Me he sentado por fin y he pedido un cuscús merguez, que tiene como centro ese largo chorizo de cordero que reina sobre el plato típicamente magrebí, compuesto por sémola de grano y servido con salsa y verduras, como bien dice el diccionario de la Real Academia de la lengua española, una lengua que es más árabe de lo que creemos.

Después de degustarlo poco a poco y saciar el hambre, pasé a las tiendas de abarrotes del al lado que han sacado a la calle todos los dulces, pasteles, frutas y delicias azucaradas inimaginables como dátiles, uvas pasas, cremas de cacahuate o maní, y pastelillos de infinitas variedades envueltos en miel. La gente saca las sillas a la calle y conversa en la cálida madrugada al son de la música oriental.

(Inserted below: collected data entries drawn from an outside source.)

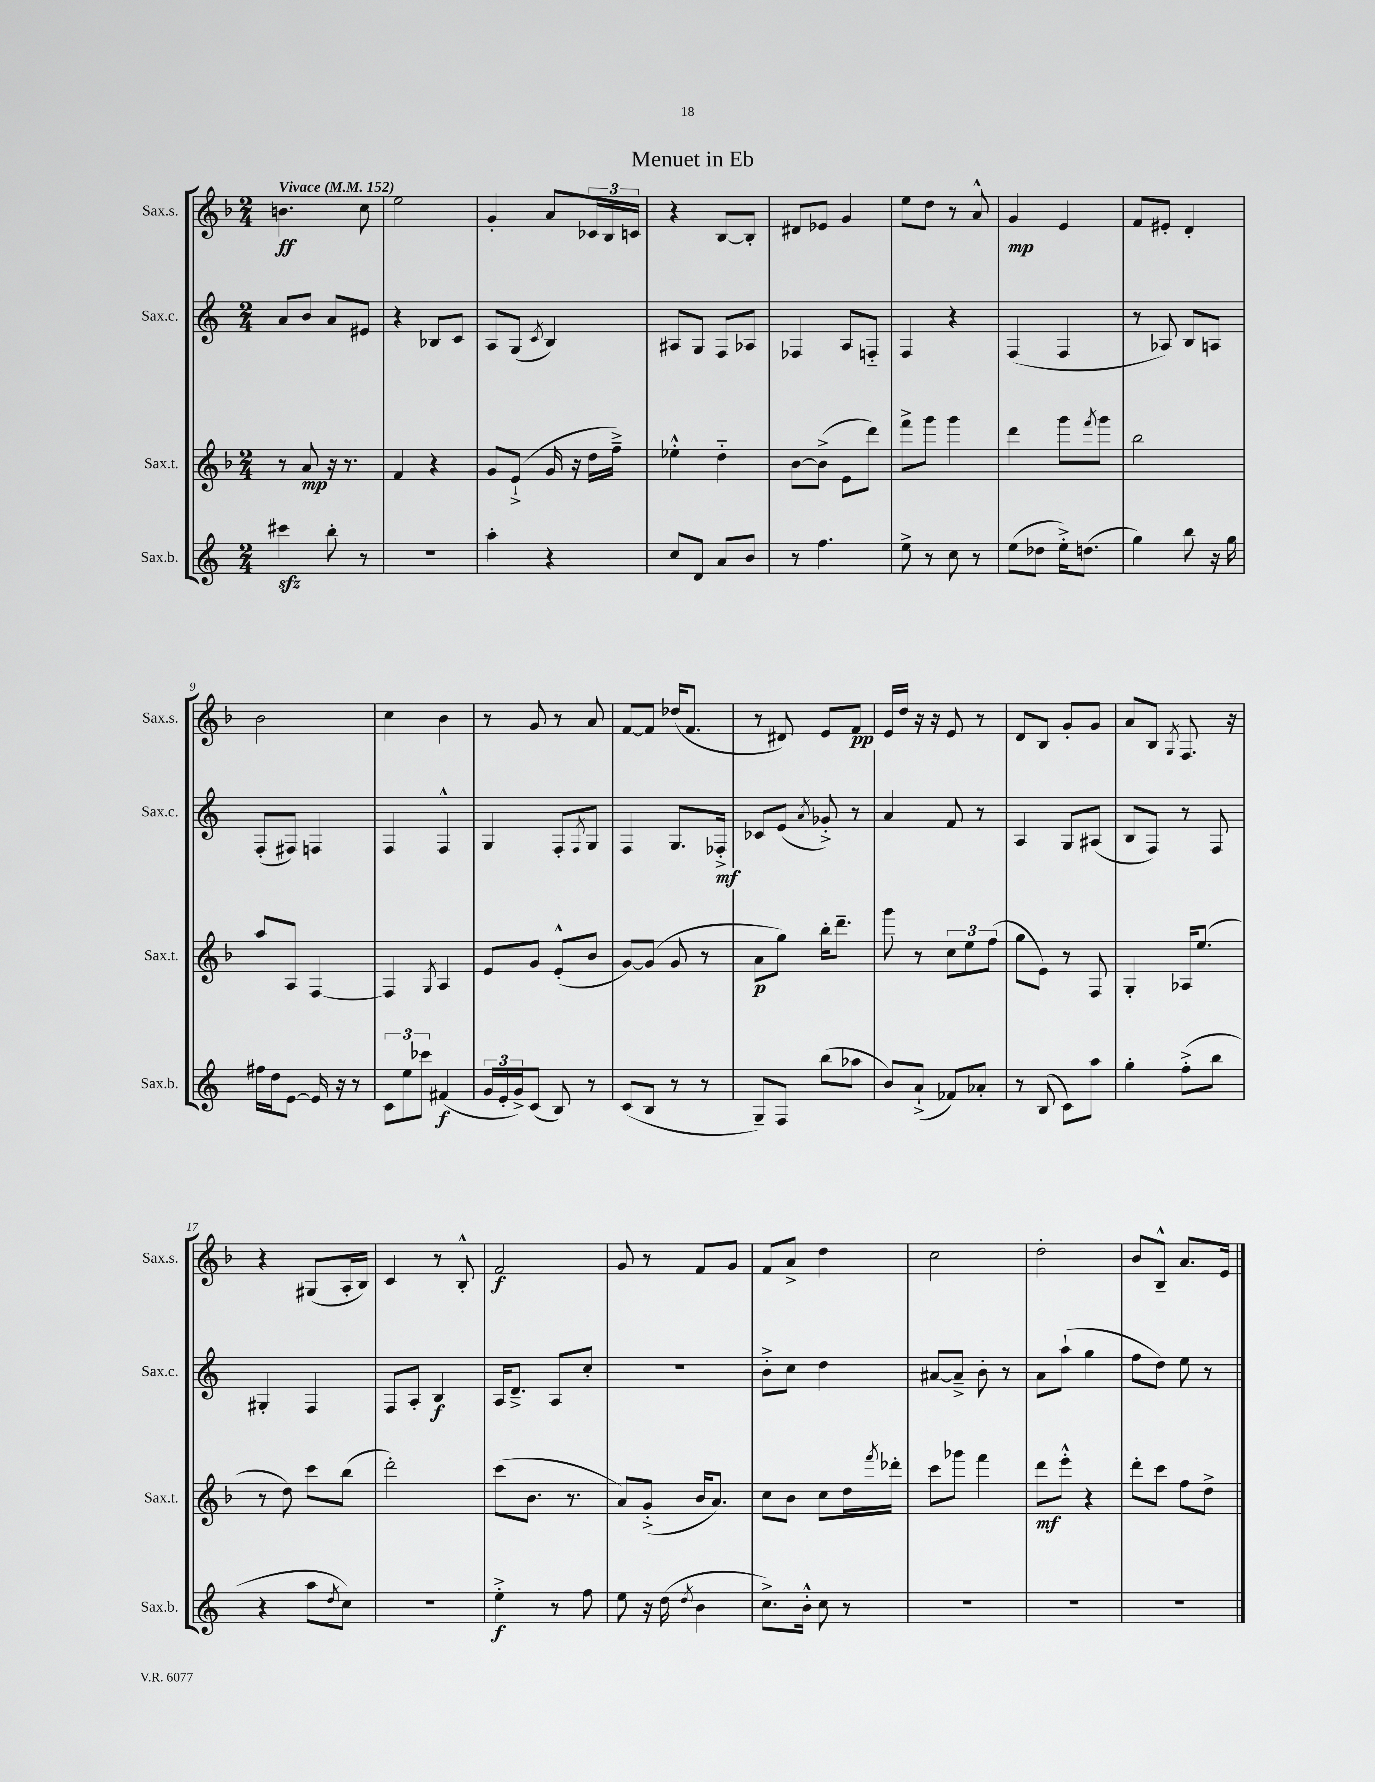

**kern	**kern	**kern	**kern
*staff4	*staff3	*staff2	*staff1
*clefG2	*clefG2	*clefG2	*clefG2
*k[]	*k[b-]	*k[]	*k[b-]
*M2/4	*M2/4	*M2/4	*M2/4
*MM152	*MM152	*MM152	*MM152
4ccc#	8r	8a	4.b
.	8a	8b	.
8bb'	16r	8a	.
.	8.r	.	.
8r	.	8e#	8cc
=	=	=	=
2r	4f	4r	2ee
.	4r	8B-	.
.	.	8c	.
=	=	=	=
4aa'	8g	8A	4g'
.	(8e`^	(8G	.
.	.	8qc	.
4r	16g	4B)	8a
.	16r	.	.
.	16dd	.	24c-
.	.	.	24B-
.	16ff~^)	.	.
.	.	.	24c
=	=	=	=
8cc	4ee-'^^	8A#	4r
8d	.	8G	.
8a	4dd'~	8F	[8B-
8b	.	8A-	8B-']
=	=	=	=
8r	[8b-	4F-	8d#
4.ff	(8b-^]	.	8e-
.	8e	8A	4g
.	8ddd)	8F'~	.
=	=	=	=
8ee^	8fff^	4F	8ee
8r	8ggg	.	8dd
8cc	4ggg	4r	8r
8r	.	.	8a^^
=	=	=	=
(8ee	4ddd	(4F	4g
8dd-	.	.	.
16ee'^)	8ggg	4F	4e
(8.dd	.	.	.
.	8qfff	.	.
.	8ggg	.	.
=	=	=	=
4gg)	2bb-	8r	8f
.	.	8A-)	8e#'
8bb	.	8B	4d'
16r	.	8A	.
16gg	.	.	.
=	=	=	=
16ff#	8aa	(8F'	2b-
16dd	.	.	.
[8e	8A	8F#)	.
16e]	[4F	4F	.
16r	.	.	.
8r	.	.	.
=	=	=	=
12c	4F]	4F	4cc
12ee	.	.	.
12ccc-	.	.	.
.	8qG	.	.
(4f#	4A	4F^^	4b-
=	=	=	=
24g	8e	4G	8r
24e'	.	.	.
24g^)	.	.	.
(8c	8g	.	8g
8B)	(8e'^^	8F'	8r
.	.	8qF	.
8r	8b-	8G	8a
=	=	=	=
(8c	[8g)	4F	[8f
8B	(8g]	.	8f]
8r	8g	8.G	(16dd-
.	.	.	8.f
8r	8r	.	.
.	.	16F-'^	.
=	=	=	=
8G~)	8a	8c-	8r
8F	8gg)	(8e	8d#)
.	.	8qa	.
(8bb	16bb-'	8g-'^)	8e
.	8.ddd~	.	.
8aa-	.	8r	8f
=	=	=	=
8b)	8ggg	4a	16e
.	.	.	16dd
(8a`^	8r	.	16r
.	.	.	16r
8f-)	12cc	8f	8e
.	12ee	.	.
8a-'	.	8r	8r
.	(12ff	.	.
=	=	=	=
8r	8gg	4A	8d
(8B	8e)	.	8B-
8c)	8r	8G	8g'
8aa	8F	(8A#	8g
=	=	=	=
4gg'	4G'	8B	8a
.	.	8F)	8B-
.	.	.	8qG
(8ff'^	16A-	8r	8.F
.	(8.ee	.	.
8bb	.	8F	.
.	.	.	16r
=	=	=	=
4r	8r	4G#'	4r
.	8dd)	.	.
8aa	8ccc	4F	(8G#
8qdd	.	.	.
8cc)	(8bb-	.	16A'
.	.	.	16B-)
=	=	=	=
2r	2ddd')	8F	4c
.	.	8A'	.
.	.	4B	8r
.	.	.	8B-'^^
=	=	=	=
4ee'^	(8ccc	16A	2f
.	.	8.d~^	.
.	8.b-	.	.
8r	.	8A	.
.	8.r	.	.
8ff	.	8cc'	.
=	=	=	=
8ee	8a)	2r	8g
16r	(8g'^	.	8r
(16dd	.	.	.
8qdd	.	.	.
4b	16b-	.	8f
.	8.a)	.	.
.	.	.	8g
=	=	=	=
8.cc^)	8cc	8b'^	8f
.	8b-	8cc	8a^
16b'^^	.	.	.
8cc	8cc	4dd	4dd
8r	16dd	.	.
.	8qfff	.	.
.	16ddd-'	.	.
=	=	=	=
2r	8ccc	[8a#	2cc
.	8ggg-	8a#~^]	.
.	4fff	8b'	.
.	.	8r	.
=	=	=	=
2r	8ddd	8a	2dd'
.	8eee'^^	(8aa`	.
.	4r	4gg	.
=	=	=	=
2r	8ddd'	8ff	8b-
.	8ccc	8dd)	8B-~^^
.	8ff	8ee	8.a
.	8dd^	8r	.
.	.	.	16e
==	==	==	==
*-	*-	*-	*-
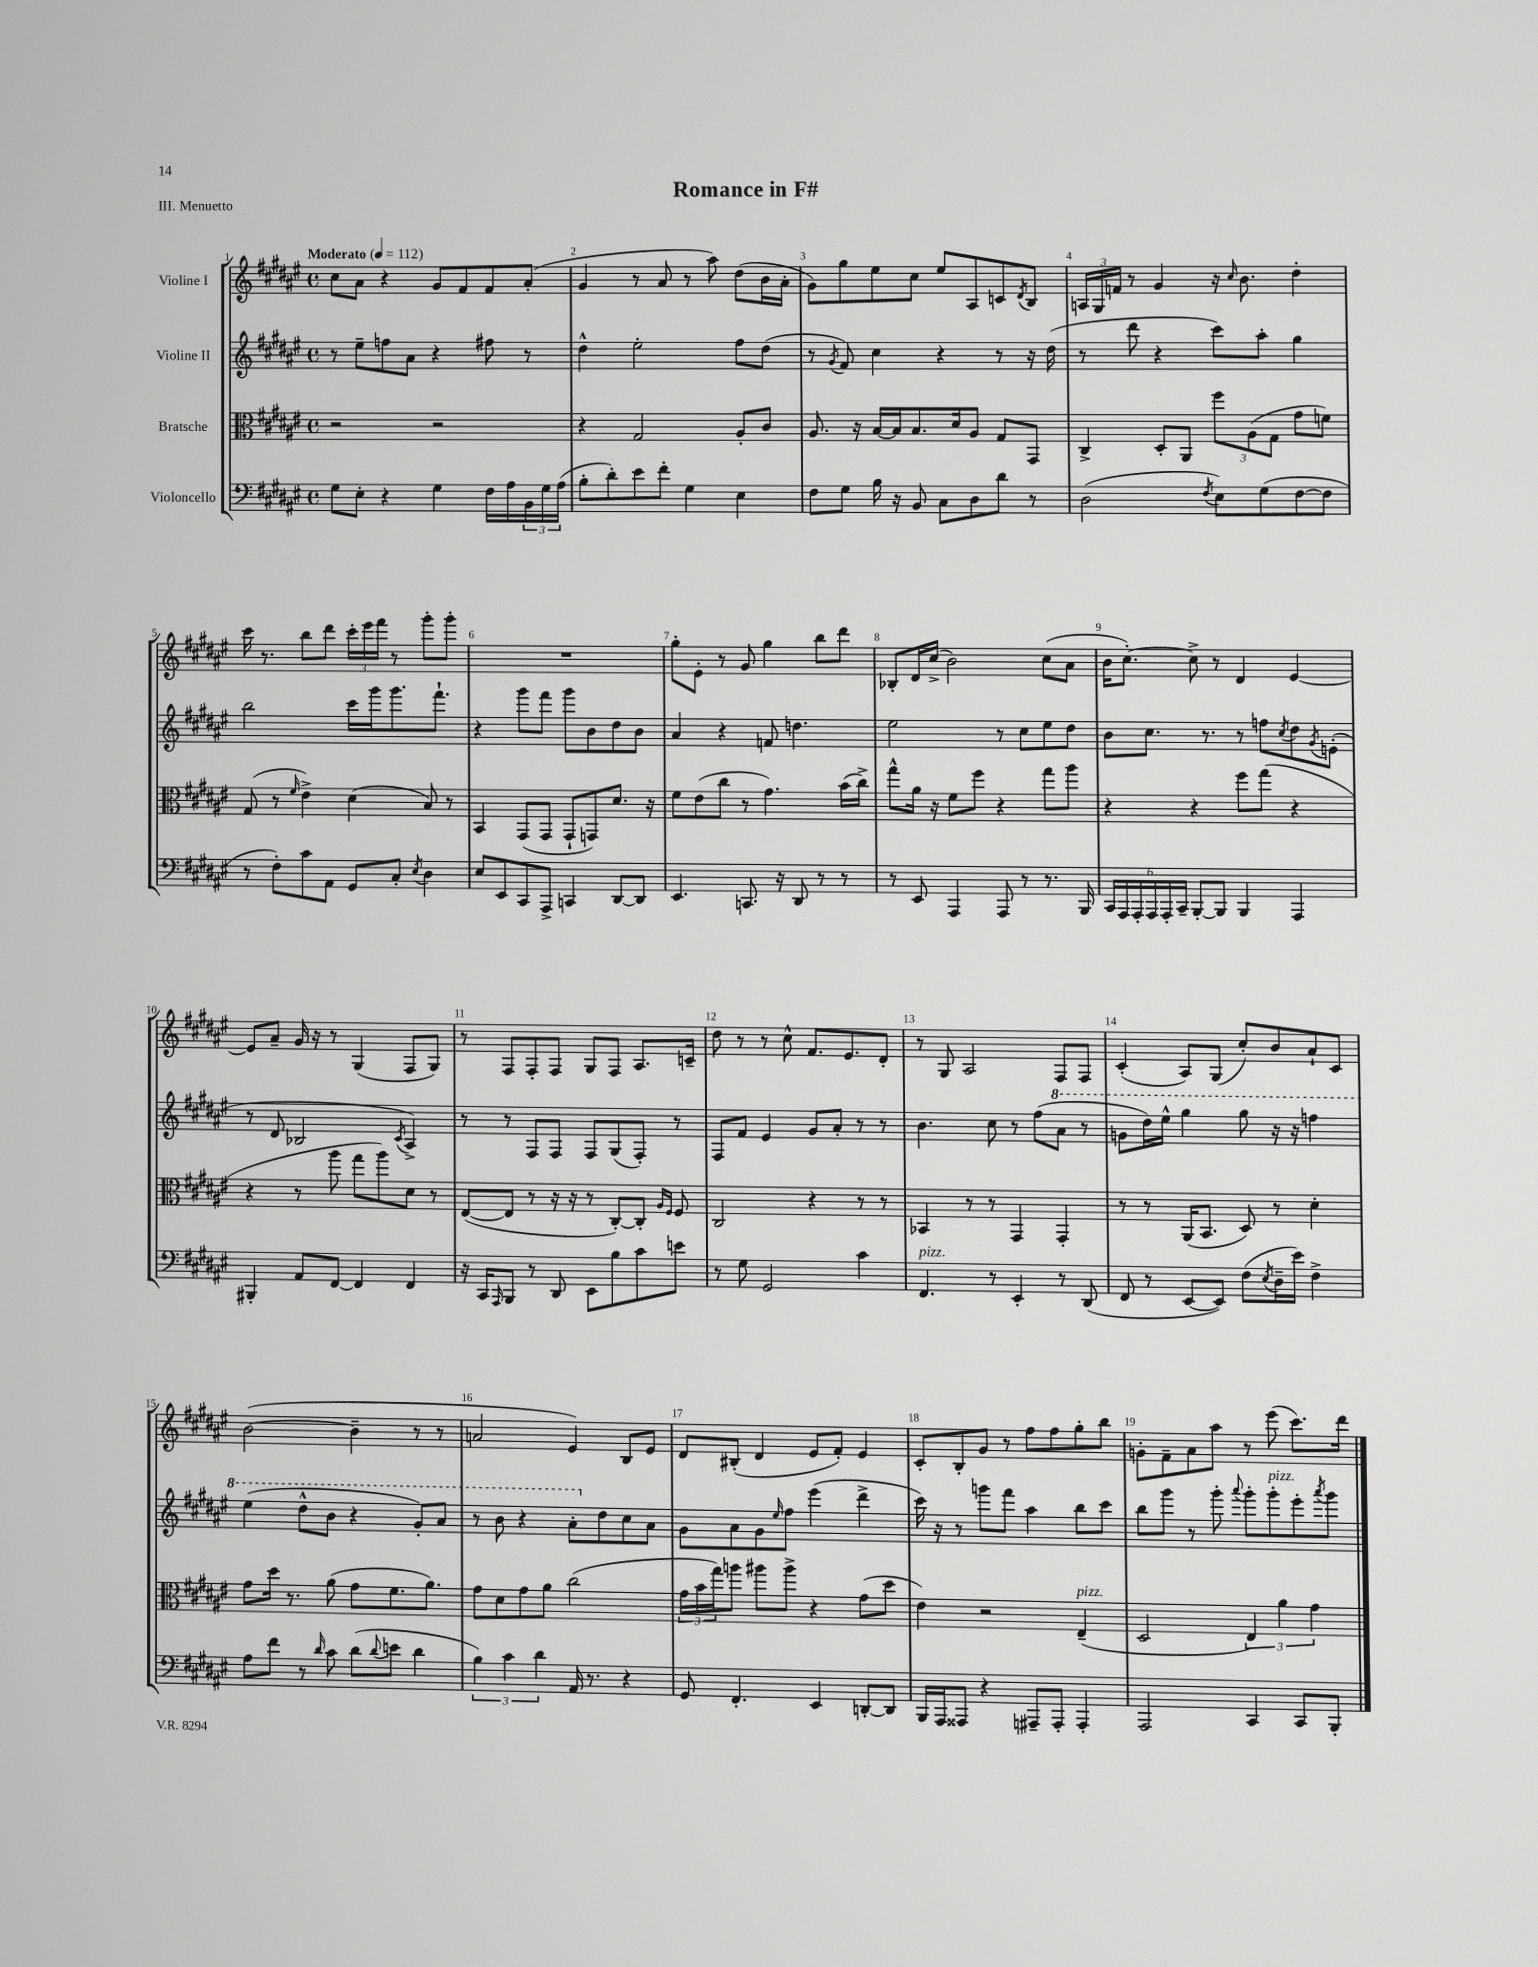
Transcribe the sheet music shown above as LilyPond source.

\header { title = "Romance in F#" piece = "III. Menuetto" }
<<
\new StaffGroup <<
\new Staff = "s0" \with { instrumentName = "Violine I" } {
    \clef treble \key fis \major \defaultTimeSignature \time 4/4 \tempo "Moderato" 4 = 112
    cis''8 ais'8 r4 gis'8 fis'8 fis'8 ais'8-.( |
    gis'4 r8 ais'8 r8 ais''8) dis''8( b'16 ais'16-. |
    gis'8) gis''8 eis''8 cis''8 eis''8 ais8 c'8 \acciaccatura { dis'8 } b8 |
    \tuplet 3/2 { a16 gis16 f'16 } r8 gis'4 r16 \grace { cis''16 } b'8. dis''4-. |
    cis'''16 r8. b''8 dis'''8 \tuplet 3/2 { cis'''16-. eis'''16 fis'''16 } r8 gis'''8-. gis'''8-. |
    R1 |
    gis''8-. eis'8-. r8 gis'8 gis''4 b''8 dis'''8 |
    bes8-. dis'16 cis''16->( b'2) cis''8( ais'8 |
    b'16 cis''8.~-.) cis''8-> r8 dis'4 eis'4~ |
    eis'8 ais'8-- gis'16 r16 r8 gis4( fis8 gis8) |
    r8 fis8 fis8-. fis8 gis8 fis8 ais8. c'16-- |
    dis''8 r8 r8 cis''8-^ fis'8. eis'8. dis'8-. |
    r8 gis8 ais2 fis8 fis8 |
    cis'4-.( ais8) gis8( cis''8-.) b'8 ais'8-! cis'8 |
    b'2~( b'4-- r8 r8 |
    a'2 eis'4) b8 eis'8 |
    dis'8 bis8-.( dis'4 eis'8 fis'8-.) eis'4 |
    cis'8-. b8-. gis'8 r8 fis''8 fis''8 gis''8-. b''8 |
    g'8-. fis'8-- ais'8 ais''8 r8 eis'''8( cis'''8.) dis'''16 \bar "|." |
}
\new Staff = "s1" \with { instrumentName = "Violine II" } {
    \clef treble \key fis \major \defaultTimeSignature \time 4/4
    r8 eis''8-- f''8 ais'8 r4 fis''8 r8 |
    dis''4-^ eis''2-. fis''8 dis''8( |
    r8 \acciaccatura { gis'8 } fis'8) cis''4 r4 r8 r16 dis''16( |
    r8 dis'''8 r4 cis'''8) ais''8-. gis''4 |
    b''2 cis'''16 gis'''16 gis'''8. fis'''8.-! |
    r4 gis'''8 fis'''8 gis'''8 b'8 dis''8 b'8 |
    ais'4 r4 f'8 d''4. |
    eis''2 r8 cis''8 eis''8 dis''8 |
    b'8 cis''8. r8. r8 f''8 \acciaccatura { cis''8 } dis''8 \acciaccatura { gis'8 } e'8-.( |
    r8 dis'8 bes2 \acciaccatura { cis'8 } ais4->) |
    r8 r8 fis8 fis8 fis8 gis8( fis8-.) r8 |
    fis8 fis'8 eis'4 gis'8 ais'8-. r8 r8 |
    b'4. cis''8 r8 fis''8( \ottava #1 ais''8 r8 |
    g''8 dis'''16) eis'''16-^ gis'''4 gis'''8 r16 r16 f'''4 |
    eis'''4( dis'''8-^ b''8 r4 gis''8-.) ais''8 |
    r8 b''8 r4 ais''8-. \ottava #0 dis''8 cis''8 ais'8 |
    gis'8 ais'8 gis'8 \grace { eis''16 } fis''8 eis'''4( dis'''4-> |
    cis'''16) r16 r8 g'''8 fis'''8 ais''4 b''8 cis'''8 |
    b''8 gis'''8 r8 gis'''8-. \appoggiatura { ais'''8 } gis'''8-. gis'''8-.^\markup { \italic "pizz." } eis'''8-. \acciaccatura { ais'''8 } gis'''8 \bar "|." |
}
\new Staff = "s2" \with { instrumentName = "Bratsche" } {
    \clef alto \key fis \major \defaultTimeSignature \time 4/4
    r2 r2 |
    r4 gis2 ais8-. cis'8 |
    ais8. r16 b16~ b16 b8. dis'16 ais8 gis8 gis,8 |
    cis4-> dis8-. ais,8 \tuplet 3/2 { fis''8 ais8( gis8 } gis'8 f'8) |
    gis8( r8 \grace { fis'16 } eis'4->) dis'4( b8) r8 |
    b,4 gis,8( gis,8 gis,8-! g,8) dis'8. r16 |
    fis'8 eis'8( cis''8 r8 gis'4.) b'16( cis''16->) |
    gis''8-^ ais'16 r16 fis'8 fis''8 r4 gis''8 ais''8 |
    r4 r4 fis''8 gis''8( r4 |
    r4 r8 ais''8 gis''8 ais''8) dis'8 r8 |
    eis8~( eis8 r8 r16 r16 r8 cis8~-.) cis8-. \grace { ais16 fis16 } fis8 |
    cis2 r4 r8 r8 |
    bes,4 r8 r8 gis,4 gis,4-. |
    r8 r8 ais,16( b,8. dis8) r8 dis'4-. |
    gis'8 dis''16 r8. ais'8( gis'8 fis'8. ais'8.) |
    gis'8 dis'8 gis'8 ais'8 cis''2( |
    \tuplet 3/2 { gis'16 b'16 gis''16) } a''8 ais''8 ais''8-> r4 gis'8( dis''8 |
    eis'4) r2 eis4--^\markup { \italic "pizz." }( |
    dis2 \tuplet 3/2 { eis4) ais'4 gis'4 } \bar "|." |
}
\new Staff = "s3" \with { instrumentName = "Violoncello" } {
    \clef bass \key fis \major \defaultTimeSignature \time 4/4
    gis8 eis8-. r4 gis4 fis16 ais16 \tuplet 3/2 { b,16 gis16 ais16( } |
    b8-. dis'8-.) eis'8 fis'8-. gis4 eis4 |
    fis8 gis8 b16 r16 b,8 cis8 dis8 dis'8 r8 |
    dis2( \acciaccatura { fis8 } eis8) gis8( fis8~ fis8 |
    r8 fis8-.) cis'8 ais,8 gis,8 cis8-. \acciaccatura { eis8 } dis4 |
    eis8 eis,8 cis,8 ais,,8-> c,4 dis,8~ dis,8 |
    eis,4. c,8. r16 dis,8 r8 r8 |
    r8 eis,8 ais,,4 ais,,8 r8 r8. b,,16 |
    \tuplet 6/4 { cis,16 ais,,16 ais,,16-. ais,,16 ais,,16-. cis,16-- } b,,8~-. b,,8 b,,4 ais,,4 |
    bis,,4-. ais,8 fis,8~ fis,4 fis,4 |
    r16 cis,16 \grace { ais,,16 } b,,8 r8 dis,8 eis,8 b8 cis'8 e'8 |
    r8 gis8 gis,2 cis'4 |
    fis,4.^\markup { \italic "pizz." } r8 eis,4-. r8 dis,8( |
    fis,8 r8 eis,8~ eis,8) fis8( \acciaccatura { eis8 } dis16-- eis'16) fis4-> |
    ais8 fis'8 r8 \grace { dis'16 } cis'8 dis'8( \appoggiatura { dis'8 } e'8 dis'4 |
    \tuplet 3/2 { b4) cis'4 dis'4 } ais,16 r8. r4 |
    gis,8 fis,4.-. eis,4 d,8~-. d,8 |
    b,,16 ais,,16 aisis,,8 r4 ais,,8-- ais,,8-. ais,,4-. |
    ais,,2 cis,4 cis,8 b,,8-. \bar "|." |
}
>>
>>
\layout { \context { \Score \override BarNumber.break-visibility = ##(#f #t #t) barNumberVisibility = #all-bar-numbers-visible } }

Y al final he rematado con un té de menta en esta noche de viernes que me ha hecho sentir más árabe que nunca, porque los hispanos, los hispanoamericanos, a quienes ellos nos tratan muy bien, tenemos todos en nuestras venas la sangre que viajó en los barcos de los conquistadores y se remonta a miles de años de dominio oriental en casi toda España, cuando reinaron allí los Omeyas hasta la caída del último rey moro de Granada, Boabdil, en 1492. Un dominio que brilla aún por los altos niveles de cultura logrados por esa civilización que ahora lucha por deshacerse de los fanáticos.